- Document segment:
• • • • • • •
# Roadie Route Recommend in DC/Rockville Area



## Scott in MD (Jun 24, 2008)

Hey, fellahs, from Frederick, MD. I have a friend visiting DC and want to take him on a roadie this Sunday. We're planning to meet in Rockville at the Metro station (him coming North, me headed South) then ride maybe into DC for a few hours. We're both fairly experienced cyclists ... he's a Moab guy and my last ride was Sea Gull 100 past weekend. Can someone recommend a no-brainer road route, please? Capital Crescent Trail ... I never hit that, but it sounds crowded? Any other thoughts? 25-30 miles @ 15-17 mph and some DC sightseeing would be perfect. Thanks in advance.


----------



## worst_shot_ever (Jul 27, 2009)
• • • • • • •
- Exercise objective: Retype the passage of the route thread above from "Hey, fellahs, from" up to and including "(Jul 27, 2009)".
• • • • • • •
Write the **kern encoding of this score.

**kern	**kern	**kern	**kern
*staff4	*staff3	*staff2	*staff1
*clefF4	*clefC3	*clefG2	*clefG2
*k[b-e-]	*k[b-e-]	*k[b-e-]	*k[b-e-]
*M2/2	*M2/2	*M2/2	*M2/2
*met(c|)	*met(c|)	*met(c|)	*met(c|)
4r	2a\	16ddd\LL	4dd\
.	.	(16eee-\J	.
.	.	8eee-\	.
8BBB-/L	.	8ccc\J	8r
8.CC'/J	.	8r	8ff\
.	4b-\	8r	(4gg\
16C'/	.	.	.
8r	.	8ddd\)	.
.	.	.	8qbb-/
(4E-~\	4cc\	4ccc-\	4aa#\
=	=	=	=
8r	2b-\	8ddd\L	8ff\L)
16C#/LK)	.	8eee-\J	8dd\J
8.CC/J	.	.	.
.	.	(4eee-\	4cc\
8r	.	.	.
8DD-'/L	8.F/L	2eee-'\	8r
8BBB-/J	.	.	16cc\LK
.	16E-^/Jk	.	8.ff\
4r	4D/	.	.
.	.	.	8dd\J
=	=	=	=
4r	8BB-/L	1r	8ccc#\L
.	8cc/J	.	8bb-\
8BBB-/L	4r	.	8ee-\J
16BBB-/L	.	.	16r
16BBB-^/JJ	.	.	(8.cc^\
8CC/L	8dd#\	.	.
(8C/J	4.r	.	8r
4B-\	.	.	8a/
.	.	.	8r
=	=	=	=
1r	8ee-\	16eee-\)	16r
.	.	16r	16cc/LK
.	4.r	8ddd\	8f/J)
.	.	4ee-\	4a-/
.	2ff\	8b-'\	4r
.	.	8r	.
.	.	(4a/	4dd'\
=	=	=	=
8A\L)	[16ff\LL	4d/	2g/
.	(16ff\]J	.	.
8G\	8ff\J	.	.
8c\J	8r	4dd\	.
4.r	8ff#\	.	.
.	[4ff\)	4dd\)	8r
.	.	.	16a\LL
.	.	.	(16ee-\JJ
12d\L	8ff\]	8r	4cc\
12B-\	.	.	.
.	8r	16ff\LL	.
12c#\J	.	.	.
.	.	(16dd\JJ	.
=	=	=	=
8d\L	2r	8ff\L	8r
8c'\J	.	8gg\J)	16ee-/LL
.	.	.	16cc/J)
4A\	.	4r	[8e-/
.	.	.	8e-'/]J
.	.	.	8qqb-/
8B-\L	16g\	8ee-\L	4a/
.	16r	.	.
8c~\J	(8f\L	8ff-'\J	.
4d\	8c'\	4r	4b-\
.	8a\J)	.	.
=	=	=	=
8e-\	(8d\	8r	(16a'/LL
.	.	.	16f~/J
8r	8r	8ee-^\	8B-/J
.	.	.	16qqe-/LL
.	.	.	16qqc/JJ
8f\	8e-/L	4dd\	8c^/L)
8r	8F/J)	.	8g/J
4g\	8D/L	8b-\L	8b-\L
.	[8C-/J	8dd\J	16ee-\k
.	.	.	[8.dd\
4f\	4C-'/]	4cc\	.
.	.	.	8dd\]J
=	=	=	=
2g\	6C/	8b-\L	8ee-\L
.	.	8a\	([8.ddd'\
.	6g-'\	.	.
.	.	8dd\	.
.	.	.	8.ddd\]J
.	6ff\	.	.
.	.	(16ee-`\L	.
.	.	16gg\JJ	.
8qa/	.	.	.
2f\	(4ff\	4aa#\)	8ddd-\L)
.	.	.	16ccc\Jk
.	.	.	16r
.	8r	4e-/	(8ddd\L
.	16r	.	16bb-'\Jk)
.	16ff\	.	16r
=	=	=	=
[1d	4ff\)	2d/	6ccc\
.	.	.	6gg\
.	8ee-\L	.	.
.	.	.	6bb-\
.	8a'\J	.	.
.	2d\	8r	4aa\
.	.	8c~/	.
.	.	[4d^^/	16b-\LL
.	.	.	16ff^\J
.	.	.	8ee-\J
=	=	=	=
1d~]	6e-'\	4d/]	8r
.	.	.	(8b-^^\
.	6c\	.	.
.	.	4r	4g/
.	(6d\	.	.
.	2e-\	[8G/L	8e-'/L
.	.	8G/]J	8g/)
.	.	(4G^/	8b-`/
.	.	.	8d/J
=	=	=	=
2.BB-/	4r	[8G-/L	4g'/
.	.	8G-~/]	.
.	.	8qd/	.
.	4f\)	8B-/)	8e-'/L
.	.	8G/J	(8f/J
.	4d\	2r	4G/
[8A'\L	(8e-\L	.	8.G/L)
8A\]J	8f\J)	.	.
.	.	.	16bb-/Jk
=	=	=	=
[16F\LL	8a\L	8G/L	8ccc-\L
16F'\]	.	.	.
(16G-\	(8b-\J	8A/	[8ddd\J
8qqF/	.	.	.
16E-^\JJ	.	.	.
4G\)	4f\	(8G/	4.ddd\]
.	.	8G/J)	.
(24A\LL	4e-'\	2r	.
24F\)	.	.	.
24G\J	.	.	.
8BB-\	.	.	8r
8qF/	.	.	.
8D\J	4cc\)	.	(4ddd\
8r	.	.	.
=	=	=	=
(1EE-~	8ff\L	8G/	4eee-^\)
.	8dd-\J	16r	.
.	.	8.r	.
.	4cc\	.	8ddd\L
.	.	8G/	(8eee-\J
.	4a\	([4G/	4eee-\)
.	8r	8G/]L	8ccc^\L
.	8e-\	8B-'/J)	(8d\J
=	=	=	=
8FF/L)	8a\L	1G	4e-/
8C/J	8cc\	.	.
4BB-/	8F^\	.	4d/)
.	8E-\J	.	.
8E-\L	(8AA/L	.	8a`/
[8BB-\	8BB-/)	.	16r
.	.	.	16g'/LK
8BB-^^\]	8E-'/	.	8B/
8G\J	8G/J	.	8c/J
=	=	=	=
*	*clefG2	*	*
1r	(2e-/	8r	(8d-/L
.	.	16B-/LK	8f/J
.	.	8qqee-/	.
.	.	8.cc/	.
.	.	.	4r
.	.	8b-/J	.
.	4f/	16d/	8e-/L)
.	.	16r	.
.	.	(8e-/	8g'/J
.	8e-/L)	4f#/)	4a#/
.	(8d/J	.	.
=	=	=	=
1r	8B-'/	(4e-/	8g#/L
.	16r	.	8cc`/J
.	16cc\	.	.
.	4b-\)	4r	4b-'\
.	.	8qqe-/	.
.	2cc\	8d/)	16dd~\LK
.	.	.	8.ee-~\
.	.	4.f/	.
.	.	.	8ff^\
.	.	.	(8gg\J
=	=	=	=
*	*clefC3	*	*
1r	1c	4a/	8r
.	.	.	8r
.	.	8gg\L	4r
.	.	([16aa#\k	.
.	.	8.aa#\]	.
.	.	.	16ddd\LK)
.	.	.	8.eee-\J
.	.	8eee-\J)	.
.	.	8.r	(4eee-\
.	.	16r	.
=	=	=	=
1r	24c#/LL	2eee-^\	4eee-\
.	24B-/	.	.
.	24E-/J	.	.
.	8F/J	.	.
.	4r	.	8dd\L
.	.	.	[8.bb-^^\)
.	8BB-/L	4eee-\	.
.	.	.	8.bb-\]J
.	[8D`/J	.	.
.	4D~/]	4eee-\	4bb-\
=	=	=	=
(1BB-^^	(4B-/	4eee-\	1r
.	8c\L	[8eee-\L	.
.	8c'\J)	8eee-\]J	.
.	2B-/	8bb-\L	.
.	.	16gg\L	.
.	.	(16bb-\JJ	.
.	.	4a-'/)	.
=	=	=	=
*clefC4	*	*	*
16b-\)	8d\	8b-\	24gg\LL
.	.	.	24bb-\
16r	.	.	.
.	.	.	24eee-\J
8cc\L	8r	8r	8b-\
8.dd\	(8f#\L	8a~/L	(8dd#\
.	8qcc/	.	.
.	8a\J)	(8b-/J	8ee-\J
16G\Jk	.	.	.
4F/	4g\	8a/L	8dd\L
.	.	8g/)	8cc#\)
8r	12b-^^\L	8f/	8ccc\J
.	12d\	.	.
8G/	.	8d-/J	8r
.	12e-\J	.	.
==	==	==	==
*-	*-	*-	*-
• • • • • • •
- Task result:
Hey, fellahs, from Frederick, MD. I have a friend visiting DC and want to take him on a roadie this Sunday. We're planning to meet in Rockville at the Metro station (him coming North, me headed South) then ride maybe into DC for a few hours. We're both fairly experienced cyclists ... he's a Moab guy and my last ride was Sea Gull 100 past weekend. Can someone recommend a no-brainer road route, please? Capital Crescent Trail ... I never hit that, but it sounds crowded? Any other thoughts? 25-30 miles @ 15-17 mph and some DC sightseeing would be perfect. Thanks in advance.


----------



## worst_shot_ever (Jul 27, 2009)